RECENT READING: Do Anything by Warren Ellis

Warren Ellis takes a look at the history of comics using the metaphor of Jack Kirby’s Robot Head as the central metaphor and anchor for his free-associating path through the topic.

That doesn’t do the book justice, though. I don’t think any description ever will. Because one of the things that unifies Ellis’ disparate project tends to be his interesting in breaking down a form to its components and rebuilding it into something new.

Ten years, when this book was just a column on Bleeding Cool, he took that approach to a weekly essay on comics books. The days, you can see him deploy the same approach over on his website, courtesy of the way he’s thinking out loud about comic book publishing and developing his vision for a weekly newsletter in an ongoing web series.
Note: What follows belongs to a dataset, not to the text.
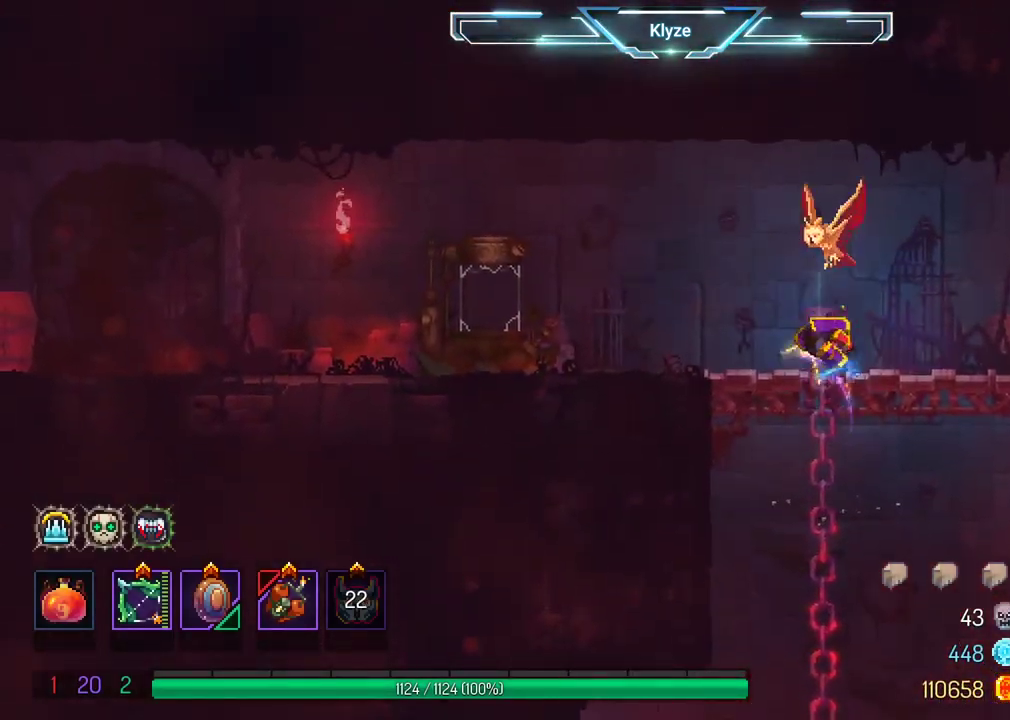
{"buttons": ["A", "DPAD_LEFT"], "left_stick": "center", "right_stick": "center", "events": [[33, "B", "up"], [450, "A", "down"]]}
I discovered this book by a circuitous route. I’d been a fan of Ellis for years, courtesy of his work on Transmetropolitan and his Authority comics for Image, and gradually followed him into fiction writing (go read Normal) and writing for screen (Go watch Castelvania on Netflix). Mostly, though, I became a fan of watching Ellis think out loud on his blog and in his newsletter, watching him interrogate ideas and chart his interests for readers who may be curious.

Do Anything was an old project by the time I latched onto his social media, but it would occasionally get referenced because it was written in a very particular way: an ongoing serial essay that was drafted in a reporters notebook, one long essay with the breaks inserted later, during the second draft as Ellis went back and coaxed a little more out of the seeds he planted.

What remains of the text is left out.